BEGIN Supplied text
The Home Bar

The Home Bar

A great advantage of healthy narcissism is an abundant supply of source material for writing. I'm sure that as we move forward, I'll discuss some of the various forces that drove me to start The Drinkist project. Today, I'd like to share one of the most recent. Earlier this year, I had the good fortune of winning a contest sponsored by the good folks at BDI Furniture and The Tales of the Cocktail. They asked contestants to submit a few words on "What makes a great home bar?" My entry was enough to bring home the BDI Corridor Bar pictured. You can find the announcement in its entirety here.

If you don't want to click through, I'll sneak my two cents in here: 

Greatness in a home bar flows from two sources: First, the bar should be surrounded by great people. Even if the only offering is a cut-rate vodka with flat tonic water, great conversations and camaraderie make for the best of bars. Second, it should meet the needs of the household. For some, a bottle or two of chardonnay will easily meet the desires of the residents and most any guests – especially the ones most welcome. For others, a couple of white liquors alongside 10 or so interesting bourbons chosen to meet a range of moods are just the thing. For others still, nothing will do short of a sampling of rum from every producing nation (and several U.S. states), pot- and continuous-stilled Scotches from each of the major producing regions (in a variety of ages, of course), a small cave of wine vintages, a catalog of liqueurs, a brigade of gins, an ad agency worth of vodkas, and a host of additional liquors (don’t forget the koomis because sometimes fermented mare’s milk adds le goût juste).

I can’t help you much with the first source. If you don’t know anyone you’d like to drink with, you need help outside my expertise, but I’ll suggest you either get some new friends or get up to speed fast on the difference between good drinking-alone (for example, sipping a Cognac while listening to Chopin and reading Proust, in a smoking jacket if at all possible) and bad drinking-alone (for example chugging your sixth malt liquor at 3 in the morning while looking through your high school yearbook and wondering where the hell it all went into the toilet, knowing full well it was Janice – you should never have married her, but you were young and she was gorgeous and it all seemed so right until she took off with that hotshot lawyer…and where’s that bottle of painkillers you lied to the doctor to get?…Um, never mind. Bad example.).
END Supplied text
BEGIN Data excerpts
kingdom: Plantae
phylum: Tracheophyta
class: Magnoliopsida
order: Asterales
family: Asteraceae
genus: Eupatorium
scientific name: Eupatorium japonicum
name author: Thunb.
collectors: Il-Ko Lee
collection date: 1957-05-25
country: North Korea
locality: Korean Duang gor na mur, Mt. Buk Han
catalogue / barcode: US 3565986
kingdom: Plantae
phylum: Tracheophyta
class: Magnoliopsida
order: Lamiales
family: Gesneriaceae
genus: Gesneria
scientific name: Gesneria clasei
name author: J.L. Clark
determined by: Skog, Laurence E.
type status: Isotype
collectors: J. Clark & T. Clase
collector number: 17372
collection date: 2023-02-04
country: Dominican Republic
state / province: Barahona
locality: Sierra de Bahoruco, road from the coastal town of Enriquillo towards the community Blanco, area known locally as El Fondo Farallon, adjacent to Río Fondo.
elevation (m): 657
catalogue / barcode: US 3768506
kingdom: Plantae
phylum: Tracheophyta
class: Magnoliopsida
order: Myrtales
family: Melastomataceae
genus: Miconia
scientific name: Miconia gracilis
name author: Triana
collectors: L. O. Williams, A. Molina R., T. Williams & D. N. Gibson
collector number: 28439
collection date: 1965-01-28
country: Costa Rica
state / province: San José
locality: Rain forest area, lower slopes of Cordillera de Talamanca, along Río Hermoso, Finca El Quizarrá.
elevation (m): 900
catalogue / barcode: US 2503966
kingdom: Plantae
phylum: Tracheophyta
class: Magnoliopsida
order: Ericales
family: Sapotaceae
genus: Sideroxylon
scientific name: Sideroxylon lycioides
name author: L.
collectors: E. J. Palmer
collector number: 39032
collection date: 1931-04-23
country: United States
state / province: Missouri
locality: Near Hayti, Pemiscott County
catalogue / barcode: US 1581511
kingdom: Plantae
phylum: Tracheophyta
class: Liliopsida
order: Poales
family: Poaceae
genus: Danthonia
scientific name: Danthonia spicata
END Data excerpts
Problem to work on ▸
Rewrite the home bar text from "I can’t help" to "mind. Bad example.).", putting "Bach" in place of "Chopin".

Solution ▸
I can’t help you much with the first source. If you don’t know anyone you’d like to drink with, you need help outside my expertise, but I’ll suggest you either get some new friends or get up to speed fast on the difference between good drinking-alone (for example, sipping a Cognac while listening to Bach and reading Proust, in a smoking jacket if at all possible) and bad drinking-alone (for example chugging your sixth malt liquor at 3 in the morning while looking through your high school yearbook and wondering where the hell it all went into the toilet, knowing full well it was Janice – you should never have married her, but you were young and she was gorgeous and it all seemed so right until she took off with that hotshot lawyer…and where’s that bottle of painkillers you lied to the doctor to get?…Um, never mind. Bad example.).